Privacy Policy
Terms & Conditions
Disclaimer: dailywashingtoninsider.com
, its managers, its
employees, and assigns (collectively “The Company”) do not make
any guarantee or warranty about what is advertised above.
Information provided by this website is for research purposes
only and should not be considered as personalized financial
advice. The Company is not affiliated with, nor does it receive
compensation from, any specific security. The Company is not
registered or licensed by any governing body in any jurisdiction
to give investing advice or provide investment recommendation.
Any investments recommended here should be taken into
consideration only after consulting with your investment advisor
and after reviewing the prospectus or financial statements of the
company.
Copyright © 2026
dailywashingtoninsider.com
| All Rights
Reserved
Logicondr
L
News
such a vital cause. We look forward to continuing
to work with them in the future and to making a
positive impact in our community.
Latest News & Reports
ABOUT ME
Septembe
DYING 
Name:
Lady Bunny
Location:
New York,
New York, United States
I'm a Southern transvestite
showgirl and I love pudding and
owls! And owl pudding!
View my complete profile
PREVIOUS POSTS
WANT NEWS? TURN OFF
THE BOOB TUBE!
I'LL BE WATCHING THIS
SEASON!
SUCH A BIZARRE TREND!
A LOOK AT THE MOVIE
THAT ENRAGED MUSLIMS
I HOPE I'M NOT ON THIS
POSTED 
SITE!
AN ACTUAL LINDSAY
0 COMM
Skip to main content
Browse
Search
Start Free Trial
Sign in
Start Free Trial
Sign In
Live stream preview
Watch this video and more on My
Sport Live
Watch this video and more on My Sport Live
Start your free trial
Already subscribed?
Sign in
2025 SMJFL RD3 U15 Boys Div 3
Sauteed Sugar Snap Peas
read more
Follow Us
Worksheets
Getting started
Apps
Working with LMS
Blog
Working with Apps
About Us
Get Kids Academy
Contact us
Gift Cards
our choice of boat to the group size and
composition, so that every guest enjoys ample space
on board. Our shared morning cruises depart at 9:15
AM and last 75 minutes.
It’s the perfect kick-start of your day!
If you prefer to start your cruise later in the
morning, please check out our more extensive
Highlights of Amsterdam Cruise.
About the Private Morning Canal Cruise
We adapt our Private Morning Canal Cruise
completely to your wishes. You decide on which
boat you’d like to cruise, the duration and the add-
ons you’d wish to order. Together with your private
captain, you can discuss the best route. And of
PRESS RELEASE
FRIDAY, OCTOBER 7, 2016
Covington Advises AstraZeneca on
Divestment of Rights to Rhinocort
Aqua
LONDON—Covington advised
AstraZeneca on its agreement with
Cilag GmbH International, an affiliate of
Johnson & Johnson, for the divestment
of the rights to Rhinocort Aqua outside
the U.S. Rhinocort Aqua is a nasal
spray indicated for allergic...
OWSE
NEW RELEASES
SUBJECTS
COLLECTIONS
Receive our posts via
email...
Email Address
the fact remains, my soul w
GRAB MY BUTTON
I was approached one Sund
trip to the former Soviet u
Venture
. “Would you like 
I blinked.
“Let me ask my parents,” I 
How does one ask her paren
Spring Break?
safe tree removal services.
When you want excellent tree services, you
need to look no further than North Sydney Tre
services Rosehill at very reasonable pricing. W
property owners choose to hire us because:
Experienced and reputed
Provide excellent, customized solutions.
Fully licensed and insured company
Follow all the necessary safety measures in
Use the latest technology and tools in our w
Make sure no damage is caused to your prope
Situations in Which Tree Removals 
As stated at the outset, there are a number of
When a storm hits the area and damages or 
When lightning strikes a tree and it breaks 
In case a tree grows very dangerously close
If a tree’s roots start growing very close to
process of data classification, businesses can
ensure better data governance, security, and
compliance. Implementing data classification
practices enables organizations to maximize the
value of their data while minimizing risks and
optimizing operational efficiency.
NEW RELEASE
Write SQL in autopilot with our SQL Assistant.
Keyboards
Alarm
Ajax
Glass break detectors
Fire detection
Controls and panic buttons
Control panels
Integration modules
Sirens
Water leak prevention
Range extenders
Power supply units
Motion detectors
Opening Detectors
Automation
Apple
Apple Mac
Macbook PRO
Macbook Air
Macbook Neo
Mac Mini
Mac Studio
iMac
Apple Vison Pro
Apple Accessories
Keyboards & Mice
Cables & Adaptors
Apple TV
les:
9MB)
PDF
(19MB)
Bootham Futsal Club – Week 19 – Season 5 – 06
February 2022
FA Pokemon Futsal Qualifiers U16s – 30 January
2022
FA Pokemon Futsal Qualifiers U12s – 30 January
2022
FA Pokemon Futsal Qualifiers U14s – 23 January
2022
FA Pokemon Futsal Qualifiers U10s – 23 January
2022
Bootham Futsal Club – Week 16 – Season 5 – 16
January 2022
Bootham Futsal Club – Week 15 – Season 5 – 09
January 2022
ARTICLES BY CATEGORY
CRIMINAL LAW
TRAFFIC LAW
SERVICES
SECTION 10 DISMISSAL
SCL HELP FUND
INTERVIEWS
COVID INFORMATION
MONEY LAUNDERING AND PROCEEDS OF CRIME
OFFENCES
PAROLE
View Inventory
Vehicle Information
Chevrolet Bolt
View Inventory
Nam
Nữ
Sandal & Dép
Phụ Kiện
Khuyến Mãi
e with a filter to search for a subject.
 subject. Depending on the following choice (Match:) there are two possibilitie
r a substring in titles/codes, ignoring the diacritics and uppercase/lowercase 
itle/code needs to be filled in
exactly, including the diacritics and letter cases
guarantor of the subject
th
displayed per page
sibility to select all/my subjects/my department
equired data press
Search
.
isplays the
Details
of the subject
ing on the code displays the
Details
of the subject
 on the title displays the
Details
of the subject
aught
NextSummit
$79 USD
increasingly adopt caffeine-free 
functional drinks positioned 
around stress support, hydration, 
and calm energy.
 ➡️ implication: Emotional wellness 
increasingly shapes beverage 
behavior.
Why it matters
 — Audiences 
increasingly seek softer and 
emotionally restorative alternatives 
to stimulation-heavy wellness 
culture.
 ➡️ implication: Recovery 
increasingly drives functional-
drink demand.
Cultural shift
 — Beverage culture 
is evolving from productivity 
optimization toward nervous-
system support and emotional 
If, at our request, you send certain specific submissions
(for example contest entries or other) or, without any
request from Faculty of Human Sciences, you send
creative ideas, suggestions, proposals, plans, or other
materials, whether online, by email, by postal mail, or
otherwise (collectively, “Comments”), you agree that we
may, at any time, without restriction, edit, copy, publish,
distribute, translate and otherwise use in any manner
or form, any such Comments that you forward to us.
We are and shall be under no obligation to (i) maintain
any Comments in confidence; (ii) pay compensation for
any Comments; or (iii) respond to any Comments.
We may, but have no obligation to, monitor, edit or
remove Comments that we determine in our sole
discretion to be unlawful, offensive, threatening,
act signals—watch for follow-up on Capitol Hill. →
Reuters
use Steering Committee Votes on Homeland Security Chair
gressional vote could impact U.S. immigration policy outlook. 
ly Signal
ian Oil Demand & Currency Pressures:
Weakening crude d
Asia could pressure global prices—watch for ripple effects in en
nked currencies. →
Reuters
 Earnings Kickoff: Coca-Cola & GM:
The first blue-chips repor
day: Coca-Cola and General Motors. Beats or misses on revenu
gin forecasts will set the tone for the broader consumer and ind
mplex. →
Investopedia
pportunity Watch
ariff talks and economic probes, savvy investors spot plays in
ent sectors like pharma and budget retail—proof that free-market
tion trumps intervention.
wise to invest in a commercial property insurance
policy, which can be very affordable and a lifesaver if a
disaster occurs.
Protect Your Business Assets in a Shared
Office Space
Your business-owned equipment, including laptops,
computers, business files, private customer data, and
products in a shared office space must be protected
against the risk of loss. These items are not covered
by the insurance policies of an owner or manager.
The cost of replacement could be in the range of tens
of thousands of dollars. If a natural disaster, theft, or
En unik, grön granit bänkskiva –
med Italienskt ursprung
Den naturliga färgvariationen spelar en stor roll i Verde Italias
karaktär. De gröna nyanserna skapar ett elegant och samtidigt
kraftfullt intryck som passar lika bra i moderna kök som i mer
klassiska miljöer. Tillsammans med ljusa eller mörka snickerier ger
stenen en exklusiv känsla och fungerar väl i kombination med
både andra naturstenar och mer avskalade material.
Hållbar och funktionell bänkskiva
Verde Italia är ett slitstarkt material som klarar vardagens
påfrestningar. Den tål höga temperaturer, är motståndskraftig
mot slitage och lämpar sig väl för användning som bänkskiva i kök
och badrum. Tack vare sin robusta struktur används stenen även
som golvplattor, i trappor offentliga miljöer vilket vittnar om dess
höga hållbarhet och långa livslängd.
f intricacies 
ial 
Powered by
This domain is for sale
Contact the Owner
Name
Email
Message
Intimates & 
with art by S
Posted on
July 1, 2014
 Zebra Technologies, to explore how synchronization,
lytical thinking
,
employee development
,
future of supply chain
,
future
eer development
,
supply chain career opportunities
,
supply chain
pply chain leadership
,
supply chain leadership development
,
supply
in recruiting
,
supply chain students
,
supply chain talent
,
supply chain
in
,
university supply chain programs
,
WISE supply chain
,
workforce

⁂

Would you please write out, exactly and with no other lines, the stretch of the listing above from the line containing "guarantor of the subject" through the line containing "to stimulation-heavy wellness"?

guarantor of the subject
th
displayed per page
sibility to select all/my subjects/my department
equired data press
Search
.
isplays the
Details
of the subject
ing on the code displays the
Details
of the subject
 on the title displays the
Details
of the subject
aught
NextSummit
$79 USD
increasingly adopt caffeine-free 
functional drinks positioned 
around stress support, hydration, 
and calm energy.
 ➡️ implication: Emotional wellness 
increasingly shapes beverage 
behavior.
Why it matters
 — Audiences 
increasingly seek softer and 
emotionally restorative alternatives 
to stimulation-heavy wellness 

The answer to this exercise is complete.